Der Untersuchungsausschuss im Bundestag und die Bund-Länder-Kommission sollen die Neonazi-Morde aufklären. Was erwarten Sie von diesen Gremien?

Vielleicht lassen sich einige Pannen aufdecken. Ich hoffe sehr, dass man genau feststellt, wo was nicht geklappt hat. Aber ich denke, man muss den gesellschaftlichen Hintergrund ausleuchten. Und das werden diese Untersuchungskommissionen wohl weniger machen, weil sie mehr auf die Zusammenarbeit zwischen den verschiedenen Sicherheitsdiensten und der Polizei achten. Die Gesellschaft bleibt ganz außen vor. Aber wir wissen, dass genau diese auf ganze Gruppen abzielende Menschenfeindlichkeit, hier durch die Nazis vertreten, bei vielen Menschen vorhanden ist. Sicher nicht als Gewaltvorstellung, aber zumindest als etwas, was nicht hierherpasst. Damit müssen wir uns befassen, das werden die Untersuchungskommissionen nicht leisten.
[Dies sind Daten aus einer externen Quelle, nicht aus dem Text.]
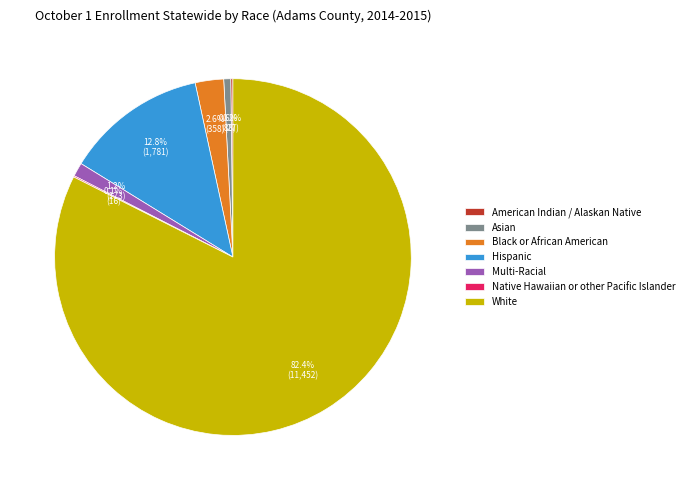

Which has a higher value, White or Black or African American?

White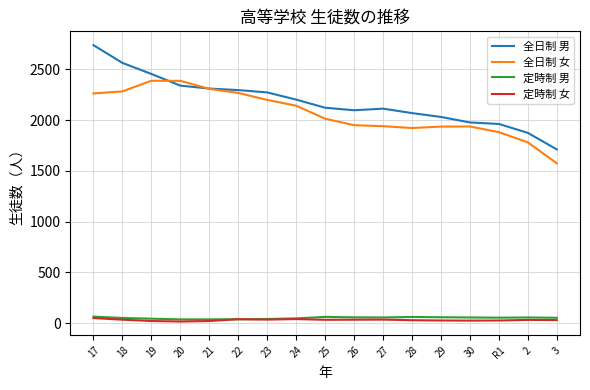

What is the total value across all series at 29?

4051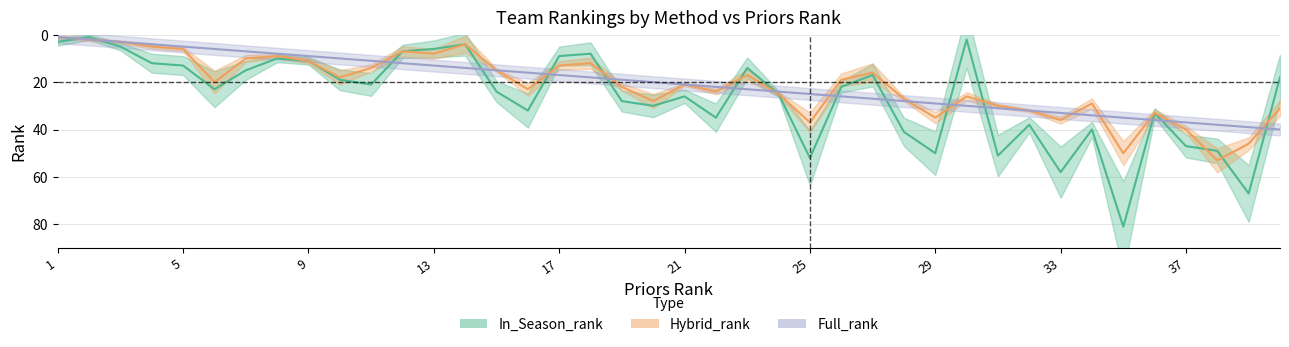

In In_Season_rank, how many points are lower than both neighbors (excluding endpoints)?

11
Wie geht Ihre Arbeit weiter?

Ich habe mir einen Überblick verschafft. Ich werde jetzt mit hundert Institutionen und Ämter zu tun haben. Ich mache das hier ganz allein – ich habe ein Computer, einen Kugelschreiber und ein Telefon. Und ich muss sehen, wie ich da durchkomme. Also es wird sehr viel Arbeit sein.

Barbara John war zwischen 1981-2003 Berliner Ausländerbeauftragte. Sie hat sich auch nach Ihrer Pensionierung weiterhin mit Integrationsthemen beschäftigt. Für Ihr Engagement wurde sie mehrmals ausgezeichnet, unter anderem mit dem Bundesverdienstkreuz sowie dem Moses-Mendelssohn-Preis für Toleranz und dem Verdienstorden des Landes Berlin.

Das Interview hat Jülide Danisman geführt.